Muhammad Sa’id Ramadhan al-Buthi mengidentifikasikan taqlid sebagai berikut ”Taqlid adalah mengikuti orang lain tanpa mengerti dalil yang digunakan atas keshahihan pendapat tersebut, walaupun mengetahui tentang keshahihan hujjah taqlid itu sendiri.” (Al-Lamadzhabiyyah Akhtharu Bid’ah al-syari’ah al-Islamiyyah, 69)
Taqlid itu hukumnya haram bagi seorang mujtahid dan wajib bagi orang yang bukan mujtahid. Imam al-Suyuthi mengatakan ”Kemudian, manusia itu ada yang menjadi mujtahid dan ada yang tidak. Bagi yang bukan mujtahid wajib bertaqlid secara mutlaq, baik ia seorang awam maupun yang alim. Berdasarkan firman Allah SWT (QS. Al-Anbiya’ 7), ”Bertanyalah kamu pada orang yang alim (dalam bidangnya) jika kalian tidak tahu.” (Al-Kawkab al-Sathi’ fi Nazhmi al-Jawami 492)
Dengan demikian, yang bertaqlid itu tidak hanya terbatas pada orang awam saja. Orang-orang alim yang sudah mengetaui dalilpun masih dalam katagori seorang muqallid. Selama belum sampai pada tingkatan mujtahid, mereka wajib bertaqlid, sebab pengetahuan mereka hanya sebatas dalil yang digunakan, tidak sampai kepada proses, metode dan seluk beluk dalam menentukan suatu hukum. Al –Allamah Thayyib bin Abi Bakr al-Hadhrami menegaskan “Orang alim yang tidak sampai pada tingkatan ijtihad, maka sebagaimana orang awam, mereka wajib ber-taqlid.” (Mathlab al- Iqazh fi al-Kalam al-Syai’in min Ghurar al-Alfazh 87)
Jadi, tidak semua taqlid itu tercela. Yang tidak terpuji hanyalah taqlid buta (a’ma) yang menerima suatu pendapat mentah-mentah, tanpa mengerti dan berusaha untuk mengetahui dalilnya. Sedangkan taqlid-nya orang alim yang belum sampai pada tingkatan mujtahid adalah hal terpuji dan dianjurkan. Hal itu tentu lebih baik daripada memaksakan diri untuk berijtihad padahal tidak memiliki kemampuan untuk melakukannya.
Taqlid sesuatu yang niscaya bagi setiap orang Islam. Setidak-tidaknya ketika awal melaksanakan bagian dari ajaran Islam. Seperti orang-orang yang bersedekah, di dalam shalat, mengangkat tangan ketika takbiratul ihram, dia tentu melakukannya walaupun masih belum meneliti dalilnya, apakah shahih ataukah tidak.
Jika di kemudian hari dia tahu argumetasinya, maka berarti dia telah keluar dari taqlid a’ma (taqlid buta) yang tercela itu. Namun demikian, dia tetap berstatus sebagai seorang muqallid, karena dia tidak tahu dalil-dalil tersebut secara detail. Setidaknya, dalam cara mengambil kesimpulan hukum, ia masih mengikuti metode dari imam mujtahid tertentu.

■ **Soal Singkat 1**
Tuliskan kembali bagian teks tentang taqlid, mulai dari "Jika di kemudian" terus ke bawah hingga "imam mujtahid tertentu.".
■ **Soal Singkat 2**
Sebutkan semua ulama yang ucapannya dikutip dengan menyebut nama mereka dalam teks tentang taqlid.

■ **Data Tersedia**
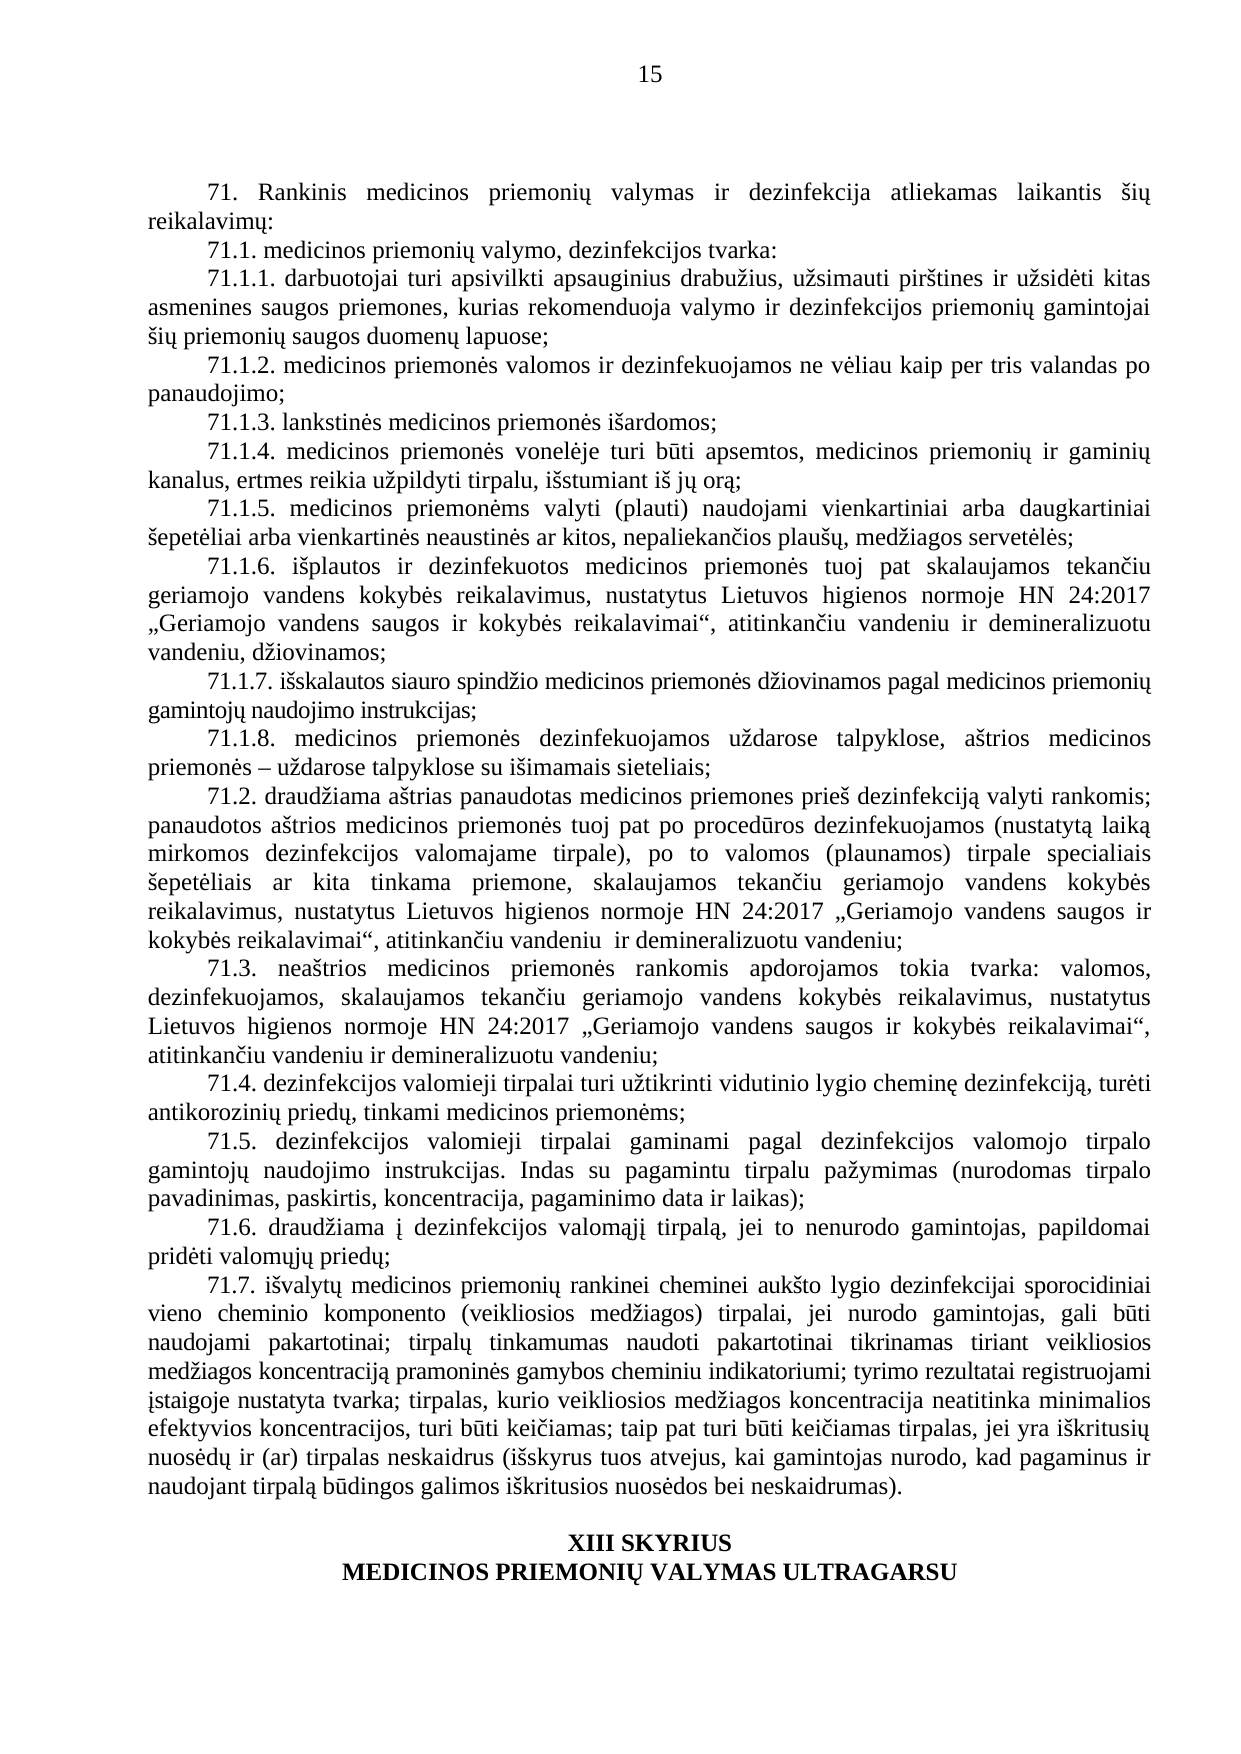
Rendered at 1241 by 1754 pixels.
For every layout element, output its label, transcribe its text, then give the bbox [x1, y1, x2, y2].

■ **Jawaban Tertulis 1**
Jika di kemudian hari dia tahu argumetasinya, maka berarti dia telah keluar dari taqlid a’ma (taqlid buta) yang tercela itu. Namun demikian, dia tetap berstatus sebagai seorang muqallid, karena dia tidak tahu dalil-dalil tersebut secara detail. Setidaknya, dalam cara mengambil kesimpulan hukum, ia masih mengikuti metode dari imam mujtahid tertentu.

■ **Jawaban Tertulis 2**
- Muhammad Sa’id Ramadhan al-Buthi
- Imam al-Suyuthi
- Al-Allamah Thayyib bin Abi Bakr al-Hadhrami